WORK REQUIRED:
Gather each line of the records where "title" appears.

*** DATA TO PROCESS

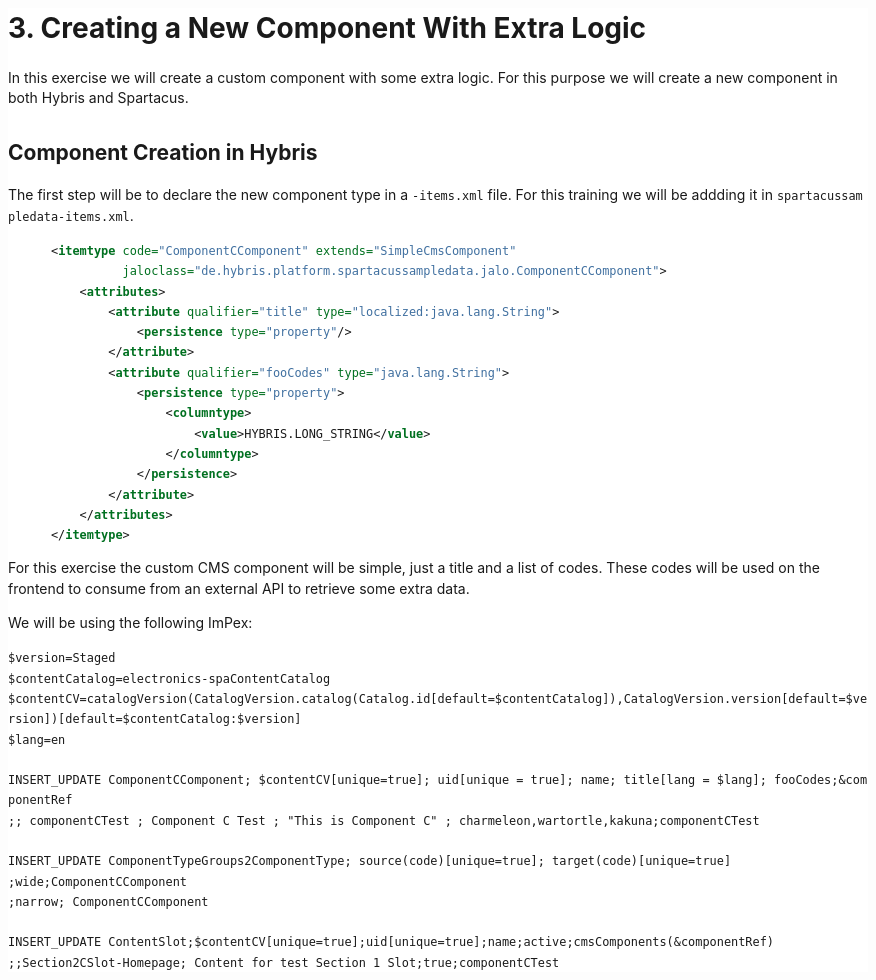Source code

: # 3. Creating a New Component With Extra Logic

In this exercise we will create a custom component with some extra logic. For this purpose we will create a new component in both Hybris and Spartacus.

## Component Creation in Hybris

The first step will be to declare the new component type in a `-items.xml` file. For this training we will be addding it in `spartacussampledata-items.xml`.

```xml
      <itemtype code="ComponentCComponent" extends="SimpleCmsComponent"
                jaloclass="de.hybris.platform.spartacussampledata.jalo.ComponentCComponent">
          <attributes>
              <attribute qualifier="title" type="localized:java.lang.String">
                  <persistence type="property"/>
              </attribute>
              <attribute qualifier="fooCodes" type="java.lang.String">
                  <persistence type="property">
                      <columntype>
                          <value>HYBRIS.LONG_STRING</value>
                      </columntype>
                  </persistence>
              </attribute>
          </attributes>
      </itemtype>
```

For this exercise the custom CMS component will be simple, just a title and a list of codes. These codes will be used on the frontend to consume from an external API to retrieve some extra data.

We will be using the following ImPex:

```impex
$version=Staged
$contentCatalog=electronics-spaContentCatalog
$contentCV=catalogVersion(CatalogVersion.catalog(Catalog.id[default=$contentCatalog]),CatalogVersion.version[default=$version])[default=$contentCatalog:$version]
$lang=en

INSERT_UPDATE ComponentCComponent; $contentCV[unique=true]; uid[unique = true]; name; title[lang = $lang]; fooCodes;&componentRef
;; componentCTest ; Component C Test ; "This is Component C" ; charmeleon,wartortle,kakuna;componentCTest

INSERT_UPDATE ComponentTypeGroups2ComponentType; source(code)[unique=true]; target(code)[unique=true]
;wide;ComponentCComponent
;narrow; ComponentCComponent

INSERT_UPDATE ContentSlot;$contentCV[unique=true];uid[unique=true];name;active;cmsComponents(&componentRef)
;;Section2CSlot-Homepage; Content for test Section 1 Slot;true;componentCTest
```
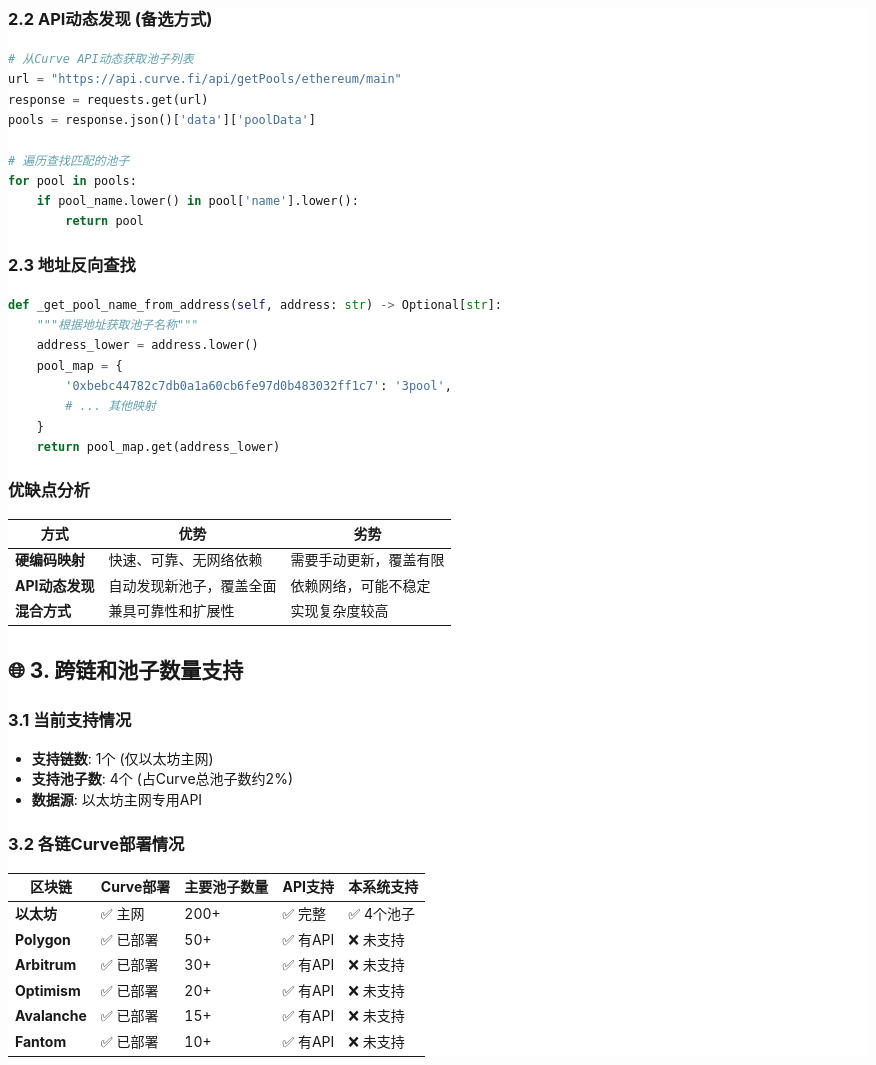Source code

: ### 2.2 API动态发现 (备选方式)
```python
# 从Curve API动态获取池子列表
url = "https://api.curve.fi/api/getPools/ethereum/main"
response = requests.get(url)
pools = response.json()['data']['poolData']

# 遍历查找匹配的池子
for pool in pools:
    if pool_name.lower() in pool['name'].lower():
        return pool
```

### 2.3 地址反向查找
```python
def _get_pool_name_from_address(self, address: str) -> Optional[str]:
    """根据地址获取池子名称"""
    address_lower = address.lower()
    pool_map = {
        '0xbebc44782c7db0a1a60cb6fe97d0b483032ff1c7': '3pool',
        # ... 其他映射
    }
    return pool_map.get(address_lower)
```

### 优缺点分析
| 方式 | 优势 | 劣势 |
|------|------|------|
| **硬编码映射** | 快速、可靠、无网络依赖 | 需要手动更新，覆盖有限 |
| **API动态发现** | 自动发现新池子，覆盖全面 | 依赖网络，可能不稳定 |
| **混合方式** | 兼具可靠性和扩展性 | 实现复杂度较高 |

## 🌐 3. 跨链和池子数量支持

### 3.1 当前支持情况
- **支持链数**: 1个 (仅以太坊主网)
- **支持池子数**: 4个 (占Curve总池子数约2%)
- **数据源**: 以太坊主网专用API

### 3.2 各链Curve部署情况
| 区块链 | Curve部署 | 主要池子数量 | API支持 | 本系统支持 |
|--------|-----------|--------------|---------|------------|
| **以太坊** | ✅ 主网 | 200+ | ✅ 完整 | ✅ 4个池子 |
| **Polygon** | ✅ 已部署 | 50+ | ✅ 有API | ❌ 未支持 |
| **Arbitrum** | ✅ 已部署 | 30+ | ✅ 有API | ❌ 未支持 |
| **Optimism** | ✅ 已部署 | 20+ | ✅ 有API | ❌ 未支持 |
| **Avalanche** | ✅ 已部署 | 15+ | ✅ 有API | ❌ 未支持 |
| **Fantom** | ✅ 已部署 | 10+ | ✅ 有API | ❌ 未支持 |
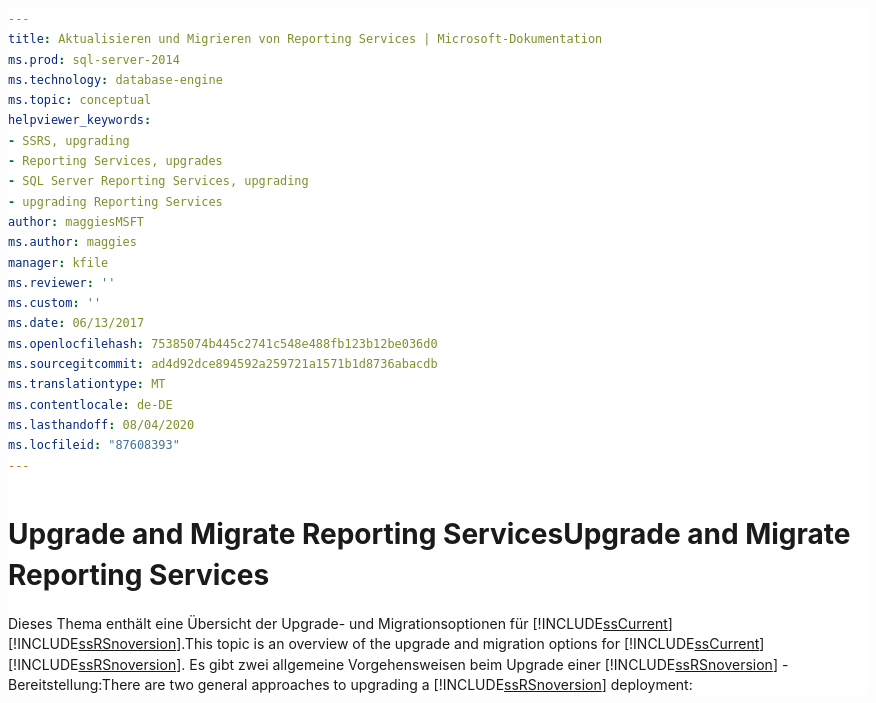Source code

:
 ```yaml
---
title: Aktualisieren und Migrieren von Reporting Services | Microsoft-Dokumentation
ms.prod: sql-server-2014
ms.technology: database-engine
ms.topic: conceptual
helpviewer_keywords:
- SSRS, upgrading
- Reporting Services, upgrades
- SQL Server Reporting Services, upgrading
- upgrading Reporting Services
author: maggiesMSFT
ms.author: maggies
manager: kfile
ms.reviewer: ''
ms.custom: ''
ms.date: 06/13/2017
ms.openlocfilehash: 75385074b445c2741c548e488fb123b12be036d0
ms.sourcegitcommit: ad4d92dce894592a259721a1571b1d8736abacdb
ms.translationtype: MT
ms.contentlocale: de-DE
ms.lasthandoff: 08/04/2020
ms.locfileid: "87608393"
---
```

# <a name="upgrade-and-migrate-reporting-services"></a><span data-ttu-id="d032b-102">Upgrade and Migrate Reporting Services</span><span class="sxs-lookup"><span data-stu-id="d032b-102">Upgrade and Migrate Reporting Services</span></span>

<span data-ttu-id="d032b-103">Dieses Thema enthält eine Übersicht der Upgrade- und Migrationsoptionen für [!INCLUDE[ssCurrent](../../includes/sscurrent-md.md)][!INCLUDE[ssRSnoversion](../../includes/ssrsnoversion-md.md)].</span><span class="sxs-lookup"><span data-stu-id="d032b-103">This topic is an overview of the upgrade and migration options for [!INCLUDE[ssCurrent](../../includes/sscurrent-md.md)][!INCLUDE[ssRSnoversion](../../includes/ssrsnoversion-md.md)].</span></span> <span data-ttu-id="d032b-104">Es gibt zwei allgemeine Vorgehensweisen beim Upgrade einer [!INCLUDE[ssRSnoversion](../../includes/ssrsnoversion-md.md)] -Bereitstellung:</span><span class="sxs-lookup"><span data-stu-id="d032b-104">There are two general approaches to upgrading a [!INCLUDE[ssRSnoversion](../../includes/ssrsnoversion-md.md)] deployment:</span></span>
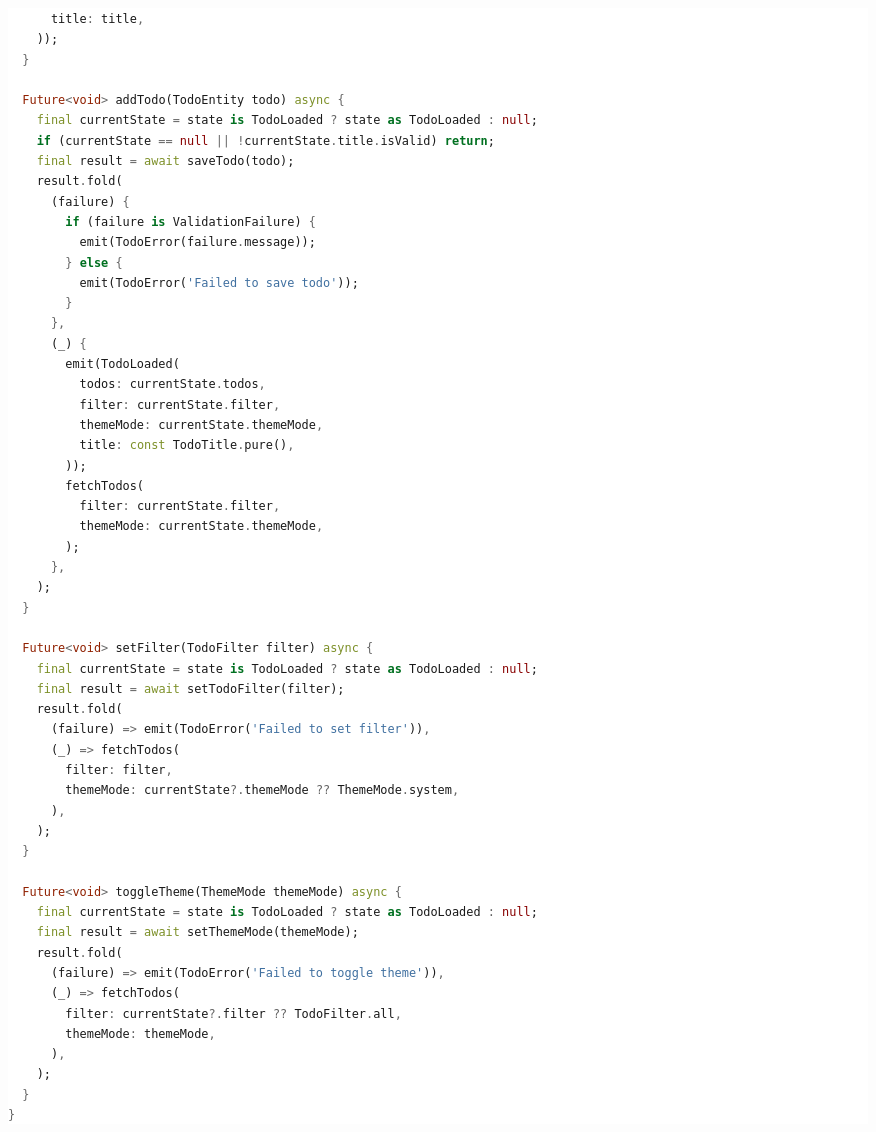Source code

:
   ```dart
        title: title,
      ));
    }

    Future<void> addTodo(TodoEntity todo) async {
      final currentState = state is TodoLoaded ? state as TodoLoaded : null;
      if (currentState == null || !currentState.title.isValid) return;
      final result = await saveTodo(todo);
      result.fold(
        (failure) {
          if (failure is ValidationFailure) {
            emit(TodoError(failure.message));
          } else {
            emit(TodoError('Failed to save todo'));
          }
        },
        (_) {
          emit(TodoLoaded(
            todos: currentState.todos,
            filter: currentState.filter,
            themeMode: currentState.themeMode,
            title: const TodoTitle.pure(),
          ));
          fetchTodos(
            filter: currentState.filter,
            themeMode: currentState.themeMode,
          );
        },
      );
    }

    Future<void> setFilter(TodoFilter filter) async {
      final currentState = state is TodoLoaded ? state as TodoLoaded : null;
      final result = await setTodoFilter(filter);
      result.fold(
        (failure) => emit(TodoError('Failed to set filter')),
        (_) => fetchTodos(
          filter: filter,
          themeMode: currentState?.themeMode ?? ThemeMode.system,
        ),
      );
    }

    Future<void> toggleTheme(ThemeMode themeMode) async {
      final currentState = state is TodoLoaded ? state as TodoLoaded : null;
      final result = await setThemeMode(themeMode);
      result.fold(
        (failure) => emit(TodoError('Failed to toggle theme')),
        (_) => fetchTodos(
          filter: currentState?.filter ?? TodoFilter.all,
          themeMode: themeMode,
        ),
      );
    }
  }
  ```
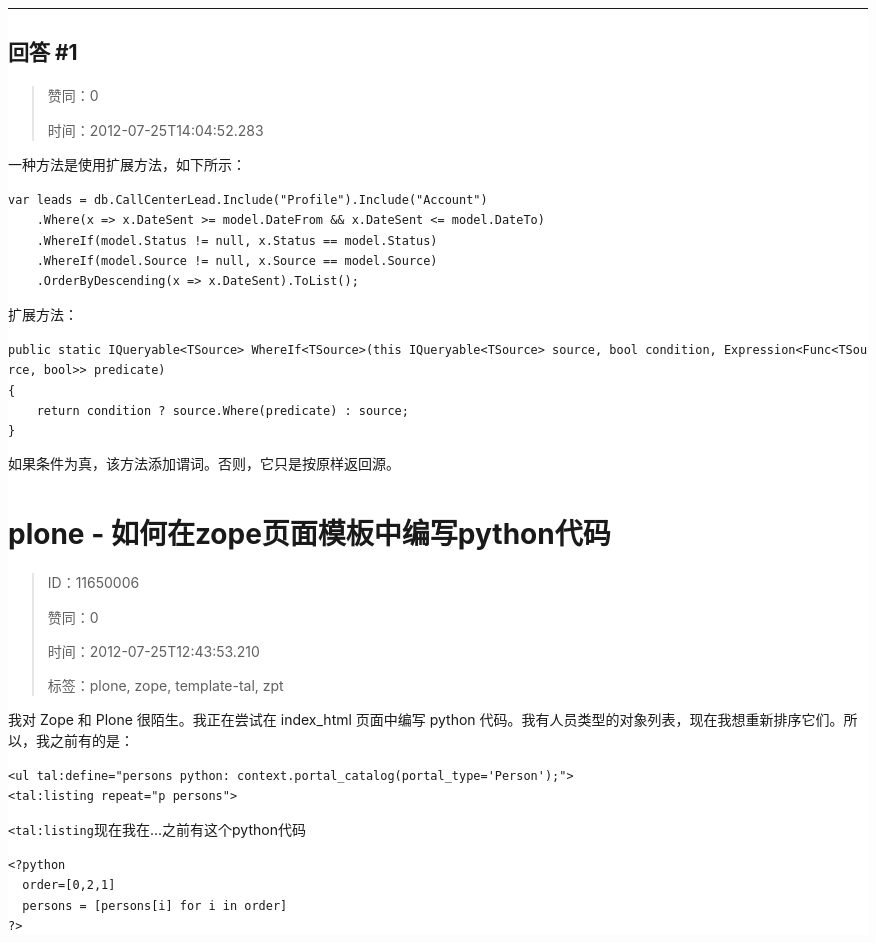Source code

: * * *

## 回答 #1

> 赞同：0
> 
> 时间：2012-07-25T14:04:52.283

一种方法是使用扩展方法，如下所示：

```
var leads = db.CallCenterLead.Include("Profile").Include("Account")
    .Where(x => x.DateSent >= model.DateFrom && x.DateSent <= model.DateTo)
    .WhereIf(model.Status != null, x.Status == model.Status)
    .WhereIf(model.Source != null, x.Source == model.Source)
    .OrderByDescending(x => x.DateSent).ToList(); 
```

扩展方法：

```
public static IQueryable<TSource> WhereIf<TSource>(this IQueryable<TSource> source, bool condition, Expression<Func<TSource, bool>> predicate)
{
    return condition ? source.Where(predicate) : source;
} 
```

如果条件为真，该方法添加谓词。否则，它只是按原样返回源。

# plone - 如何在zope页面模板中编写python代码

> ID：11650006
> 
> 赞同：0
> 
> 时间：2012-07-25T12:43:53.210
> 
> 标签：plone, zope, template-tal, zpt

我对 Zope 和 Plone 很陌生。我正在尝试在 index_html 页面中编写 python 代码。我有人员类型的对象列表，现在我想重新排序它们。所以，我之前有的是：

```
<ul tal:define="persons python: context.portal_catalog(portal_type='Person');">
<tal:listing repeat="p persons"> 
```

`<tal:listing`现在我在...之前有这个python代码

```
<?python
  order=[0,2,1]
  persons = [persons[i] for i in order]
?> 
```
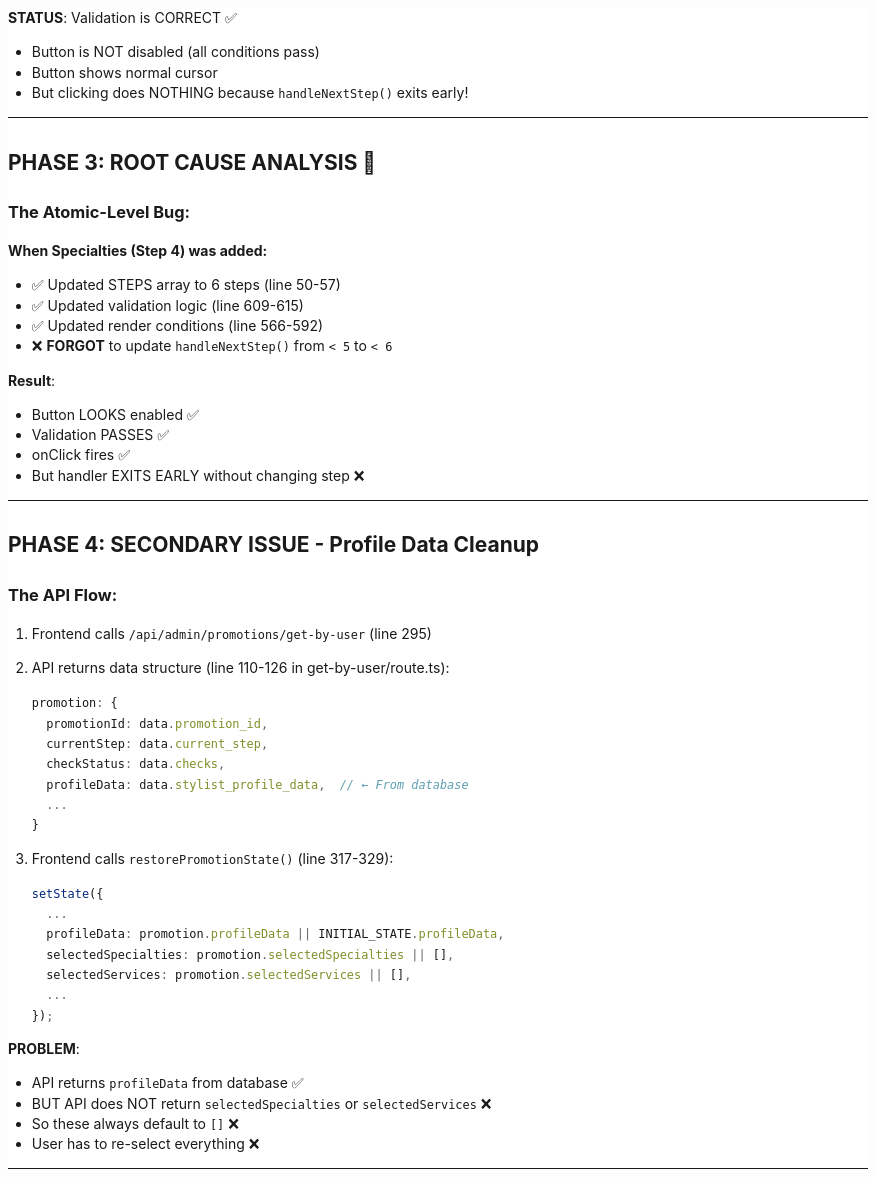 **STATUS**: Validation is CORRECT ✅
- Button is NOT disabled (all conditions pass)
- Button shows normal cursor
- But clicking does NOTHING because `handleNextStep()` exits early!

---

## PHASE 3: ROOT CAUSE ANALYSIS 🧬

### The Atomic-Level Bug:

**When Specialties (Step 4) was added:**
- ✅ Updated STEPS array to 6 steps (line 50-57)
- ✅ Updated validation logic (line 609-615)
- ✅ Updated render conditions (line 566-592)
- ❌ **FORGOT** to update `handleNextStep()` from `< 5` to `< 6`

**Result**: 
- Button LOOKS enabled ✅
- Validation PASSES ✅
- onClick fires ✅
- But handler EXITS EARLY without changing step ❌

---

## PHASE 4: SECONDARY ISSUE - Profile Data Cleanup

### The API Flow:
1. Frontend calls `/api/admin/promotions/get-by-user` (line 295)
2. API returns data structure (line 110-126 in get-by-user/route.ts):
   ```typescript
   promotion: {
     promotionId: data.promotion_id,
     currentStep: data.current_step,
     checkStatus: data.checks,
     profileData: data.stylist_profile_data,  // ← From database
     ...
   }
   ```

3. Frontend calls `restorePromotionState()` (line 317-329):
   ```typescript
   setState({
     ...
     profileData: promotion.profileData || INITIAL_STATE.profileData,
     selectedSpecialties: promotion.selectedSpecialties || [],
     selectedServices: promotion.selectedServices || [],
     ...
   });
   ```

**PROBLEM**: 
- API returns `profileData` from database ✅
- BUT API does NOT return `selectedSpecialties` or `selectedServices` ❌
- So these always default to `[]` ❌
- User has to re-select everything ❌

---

******

TASK SOLUTION:
              <attribute qualifier="title" type="localized:java.lang.String">
For this exercise the custom CMS component will be simple, just a title and a list of codes. These codes will be used on the frontend to consume from an external API to retrieve some extra data.
INSERT_UPDATE ComponentCComponent; $contentCV[unique=true]; uid[unique = true]; name; title[lang = $lang]; fooCodes;&componentRef
title: Aktualisieren und Migrieren von Reporting Services | Microsoft-Dokumentation
        title: title,
      if (currentState == null || !currentState.title.isValid) return;
            title: const TodoTitle.pure(),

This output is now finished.